Stated exercise 1. List each factor named in the text below on ranking securities, and give for each its sub-group.

──────── Supplied passage

The quantitative model divides the securities of the Reference Index into sub-universes that group similar securities together, based on tenor, sector and credit rating (each a "Peer Group"). Within each Peer Group, the securities are ranked relative to each other for each of the model's factors. These factors are classified into two sub-groups: Market-based factors and Fundamental-based factors. Market-based factors include value, beta, and momentum factors, while Fundamental-based factors include size, quality, and growth factors. A proprietary grouping of the factors is then used to rank the securities. This process is performed across all Peer Groups to rank the securities for the portfolio managers' review. Typically, the portfolio managers will select one or more securities from each Peer Group; however, the portfolio managers may opt not to select a security within any given Peer Group.

**Deep Neural Network:**

The DNN divides the securities of the Reference Index into Peer Groups. Within each Peer Group, the DNN has been developed and trained to analyze security, market, macroeconomic, and issuer level data relevant to the Peer Group. This process is performed across all Peer Groups to rank the securities for the portfolio managers' review. Typically, the portfolio managers will select one or more securities from each Peer Group; however, the portfolio managers may opt not to select a security within any given Peer Group.

────────────────

Stated exercise 2. Filter the records below, keeping every line that holds the string "kern"; case counts.

──────── Records to process

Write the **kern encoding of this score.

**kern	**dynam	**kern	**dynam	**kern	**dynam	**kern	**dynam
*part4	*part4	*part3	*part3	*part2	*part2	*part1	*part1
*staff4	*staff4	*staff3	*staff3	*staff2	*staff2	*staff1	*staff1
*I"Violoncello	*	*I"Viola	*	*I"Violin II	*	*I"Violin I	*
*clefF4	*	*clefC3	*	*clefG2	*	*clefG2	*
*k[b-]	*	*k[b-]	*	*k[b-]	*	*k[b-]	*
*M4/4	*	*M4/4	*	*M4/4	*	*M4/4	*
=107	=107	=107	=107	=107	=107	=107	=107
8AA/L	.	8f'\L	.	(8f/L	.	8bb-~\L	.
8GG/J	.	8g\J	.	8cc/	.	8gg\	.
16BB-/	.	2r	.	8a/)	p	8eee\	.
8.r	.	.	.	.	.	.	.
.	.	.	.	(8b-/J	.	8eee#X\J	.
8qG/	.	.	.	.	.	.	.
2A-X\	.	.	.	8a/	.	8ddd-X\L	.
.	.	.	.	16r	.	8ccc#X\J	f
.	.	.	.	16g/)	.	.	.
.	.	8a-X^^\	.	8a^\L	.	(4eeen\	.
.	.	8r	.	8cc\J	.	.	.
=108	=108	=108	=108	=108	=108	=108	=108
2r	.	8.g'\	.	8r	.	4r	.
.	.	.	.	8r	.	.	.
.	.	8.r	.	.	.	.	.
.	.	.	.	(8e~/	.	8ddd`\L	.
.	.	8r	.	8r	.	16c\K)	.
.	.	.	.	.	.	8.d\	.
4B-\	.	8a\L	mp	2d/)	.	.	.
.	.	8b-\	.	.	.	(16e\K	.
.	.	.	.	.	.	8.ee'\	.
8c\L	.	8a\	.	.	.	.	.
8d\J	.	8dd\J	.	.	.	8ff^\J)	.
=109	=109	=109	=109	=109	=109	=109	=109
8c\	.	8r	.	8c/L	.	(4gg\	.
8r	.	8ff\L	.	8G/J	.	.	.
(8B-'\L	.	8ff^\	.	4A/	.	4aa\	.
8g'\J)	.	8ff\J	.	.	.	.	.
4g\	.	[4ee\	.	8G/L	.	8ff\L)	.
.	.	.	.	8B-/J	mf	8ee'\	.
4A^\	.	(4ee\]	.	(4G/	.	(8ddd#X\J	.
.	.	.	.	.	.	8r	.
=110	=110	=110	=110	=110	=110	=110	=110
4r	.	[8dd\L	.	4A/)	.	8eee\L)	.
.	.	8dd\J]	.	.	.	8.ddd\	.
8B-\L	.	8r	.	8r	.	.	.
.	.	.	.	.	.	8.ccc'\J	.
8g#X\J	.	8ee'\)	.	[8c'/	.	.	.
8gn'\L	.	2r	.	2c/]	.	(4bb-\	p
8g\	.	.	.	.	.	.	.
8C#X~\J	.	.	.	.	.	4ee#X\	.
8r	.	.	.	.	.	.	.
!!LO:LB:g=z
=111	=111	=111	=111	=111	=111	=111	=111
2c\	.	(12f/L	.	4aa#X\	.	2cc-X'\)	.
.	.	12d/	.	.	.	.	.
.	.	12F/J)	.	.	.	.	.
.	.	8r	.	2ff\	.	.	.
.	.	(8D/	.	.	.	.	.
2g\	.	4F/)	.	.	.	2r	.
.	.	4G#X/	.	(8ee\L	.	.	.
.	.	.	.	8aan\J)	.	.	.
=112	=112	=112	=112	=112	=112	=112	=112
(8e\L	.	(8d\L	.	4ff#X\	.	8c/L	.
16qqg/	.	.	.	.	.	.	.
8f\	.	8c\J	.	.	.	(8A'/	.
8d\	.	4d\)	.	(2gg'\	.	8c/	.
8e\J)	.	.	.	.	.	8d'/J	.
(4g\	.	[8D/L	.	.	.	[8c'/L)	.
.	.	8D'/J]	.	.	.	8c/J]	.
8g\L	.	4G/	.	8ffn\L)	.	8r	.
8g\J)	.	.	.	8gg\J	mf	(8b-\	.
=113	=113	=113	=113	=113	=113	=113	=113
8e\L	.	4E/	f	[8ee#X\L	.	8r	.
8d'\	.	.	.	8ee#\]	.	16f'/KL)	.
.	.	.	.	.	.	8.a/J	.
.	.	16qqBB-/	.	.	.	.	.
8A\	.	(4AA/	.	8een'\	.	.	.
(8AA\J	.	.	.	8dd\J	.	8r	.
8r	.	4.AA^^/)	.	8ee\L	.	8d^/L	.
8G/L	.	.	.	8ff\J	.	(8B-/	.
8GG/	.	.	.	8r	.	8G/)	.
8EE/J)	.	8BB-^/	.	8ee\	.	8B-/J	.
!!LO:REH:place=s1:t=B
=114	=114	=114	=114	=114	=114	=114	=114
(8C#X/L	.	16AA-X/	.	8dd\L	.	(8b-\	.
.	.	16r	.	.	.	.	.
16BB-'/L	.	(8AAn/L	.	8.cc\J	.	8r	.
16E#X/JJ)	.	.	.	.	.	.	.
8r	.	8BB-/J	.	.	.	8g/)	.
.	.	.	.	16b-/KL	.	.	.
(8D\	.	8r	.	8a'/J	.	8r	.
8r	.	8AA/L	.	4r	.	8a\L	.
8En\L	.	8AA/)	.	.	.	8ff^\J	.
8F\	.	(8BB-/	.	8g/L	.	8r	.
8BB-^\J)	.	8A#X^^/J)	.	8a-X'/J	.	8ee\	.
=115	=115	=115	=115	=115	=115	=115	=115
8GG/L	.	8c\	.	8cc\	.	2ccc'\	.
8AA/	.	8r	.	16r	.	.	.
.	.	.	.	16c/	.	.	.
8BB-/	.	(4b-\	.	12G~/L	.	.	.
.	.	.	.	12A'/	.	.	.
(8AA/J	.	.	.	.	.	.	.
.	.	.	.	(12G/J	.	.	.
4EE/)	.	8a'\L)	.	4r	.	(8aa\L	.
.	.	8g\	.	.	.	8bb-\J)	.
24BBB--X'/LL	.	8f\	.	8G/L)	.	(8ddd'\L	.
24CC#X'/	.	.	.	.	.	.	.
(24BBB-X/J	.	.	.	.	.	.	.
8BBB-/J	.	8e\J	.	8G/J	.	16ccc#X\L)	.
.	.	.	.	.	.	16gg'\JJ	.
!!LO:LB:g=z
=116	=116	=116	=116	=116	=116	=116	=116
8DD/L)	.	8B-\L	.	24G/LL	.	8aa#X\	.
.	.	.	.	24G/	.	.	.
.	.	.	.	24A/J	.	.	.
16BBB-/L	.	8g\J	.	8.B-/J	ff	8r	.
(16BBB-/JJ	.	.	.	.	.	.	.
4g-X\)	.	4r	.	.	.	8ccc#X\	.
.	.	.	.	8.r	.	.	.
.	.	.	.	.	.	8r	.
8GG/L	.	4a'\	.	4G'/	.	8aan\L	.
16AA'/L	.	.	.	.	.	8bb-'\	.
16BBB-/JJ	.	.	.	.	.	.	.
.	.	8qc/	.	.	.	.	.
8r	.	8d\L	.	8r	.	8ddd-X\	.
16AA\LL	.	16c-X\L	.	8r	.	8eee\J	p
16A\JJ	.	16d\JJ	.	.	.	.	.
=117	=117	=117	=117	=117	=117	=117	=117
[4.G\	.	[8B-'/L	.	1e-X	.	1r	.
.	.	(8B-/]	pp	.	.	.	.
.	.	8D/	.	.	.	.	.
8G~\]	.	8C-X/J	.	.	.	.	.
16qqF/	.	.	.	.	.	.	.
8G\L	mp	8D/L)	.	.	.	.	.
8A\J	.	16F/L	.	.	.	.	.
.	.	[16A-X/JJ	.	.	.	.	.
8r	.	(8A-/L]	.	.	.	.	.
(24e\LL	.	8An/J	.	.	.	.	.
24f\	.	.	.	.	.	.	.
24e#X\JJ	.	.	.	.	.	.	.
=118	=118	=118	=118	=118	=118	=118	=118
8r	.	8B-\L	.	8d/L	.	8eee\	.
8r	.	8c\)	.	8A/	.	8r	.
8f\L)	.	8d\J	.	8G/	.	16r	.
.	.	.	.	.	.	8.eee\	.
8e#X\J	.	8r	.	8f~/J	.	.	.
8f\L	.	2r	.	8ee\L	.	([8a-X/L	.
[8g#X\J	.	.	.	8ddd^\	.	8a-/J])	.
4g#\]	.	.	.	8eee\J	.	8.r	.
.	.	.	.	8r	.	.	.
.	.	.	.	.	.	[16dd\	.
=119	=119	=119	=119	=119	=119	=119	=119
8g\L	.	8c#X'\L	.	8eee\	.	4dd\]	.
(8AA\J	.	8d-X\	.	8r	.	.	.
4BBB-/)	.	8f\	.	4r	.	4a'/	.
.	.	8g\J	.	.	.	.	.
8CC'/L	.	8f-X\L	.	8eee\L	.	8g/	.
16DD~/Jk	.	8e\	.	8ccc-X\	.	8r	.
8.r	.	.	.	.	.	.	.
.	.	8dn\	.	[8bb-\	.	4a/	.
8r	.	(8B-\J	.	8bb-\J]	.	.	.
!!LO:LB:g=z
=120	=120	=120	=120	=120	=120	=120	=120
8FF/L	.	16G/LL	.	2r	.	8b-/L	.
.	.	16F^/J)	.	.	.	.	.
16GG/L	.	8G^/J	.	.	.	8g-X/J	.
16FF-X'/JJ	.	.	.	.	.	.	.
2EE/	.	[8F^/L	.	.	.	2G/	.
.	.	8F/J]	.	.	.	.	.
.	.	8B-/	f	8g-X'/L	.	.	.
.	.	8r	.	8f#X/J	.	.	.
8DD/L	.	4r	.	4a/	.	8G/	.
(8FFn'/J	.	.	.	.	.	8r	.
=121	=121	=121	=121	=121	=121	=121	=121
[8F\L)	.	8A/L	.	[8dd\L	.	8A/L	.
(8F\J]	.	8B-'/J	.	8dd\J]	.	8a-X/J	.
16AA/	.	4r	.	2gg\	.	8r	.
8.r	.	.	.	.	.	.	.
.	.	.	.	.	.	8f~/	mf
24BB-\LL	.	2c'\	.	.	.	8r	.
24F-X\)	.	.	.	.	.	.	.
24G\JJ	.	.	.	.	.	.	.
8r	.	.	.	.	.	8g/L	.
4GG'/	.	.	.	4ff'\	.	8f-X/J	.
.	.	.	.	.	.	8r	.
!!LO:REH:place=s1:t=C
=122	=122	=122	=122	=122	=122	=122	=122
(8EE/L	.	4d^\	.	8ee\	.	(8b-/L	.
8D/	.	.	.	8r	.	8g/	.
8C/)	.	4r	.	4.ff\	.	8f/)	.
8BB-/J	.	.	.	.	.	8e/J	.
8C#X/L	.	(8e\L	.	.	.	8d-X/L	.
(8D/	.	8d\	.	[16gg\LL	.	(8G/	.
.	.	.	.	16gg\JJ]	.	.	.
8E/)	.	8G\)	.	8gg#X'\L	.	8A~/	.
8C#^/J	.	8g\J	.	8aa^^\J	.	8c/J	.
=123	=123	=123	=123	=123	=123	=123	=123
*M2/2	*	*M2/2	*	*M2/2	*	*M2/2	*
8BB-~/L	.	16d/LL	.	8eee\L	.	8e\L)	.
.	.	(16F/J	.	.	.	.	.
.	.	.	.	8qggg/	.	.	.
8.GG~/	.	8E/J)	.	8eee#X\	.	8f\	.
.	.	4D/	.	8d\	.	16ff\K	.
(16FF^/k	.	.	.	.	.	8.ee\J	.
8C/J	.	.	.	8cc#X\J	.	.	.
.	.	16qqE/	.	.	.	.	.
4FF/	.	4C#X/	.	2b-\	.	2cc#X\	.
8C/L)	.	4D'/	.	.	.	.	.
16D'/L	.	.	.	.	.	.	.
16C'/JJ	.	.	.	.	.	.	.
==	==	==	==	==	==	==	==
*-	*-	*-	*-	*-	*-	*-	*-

────────────────

Result 1.
- Value: Market-based
- Beta: Market-based
- Momentum: Market-based
- Size: Fundamental-based
- Quality: Fundamental-based
- Growth: Fundamental-based

Result 2.
Write the **kern encoding of this score.
**kern	**dynam	**kern	**dynam	**kern	**dynam	**kern	**dynam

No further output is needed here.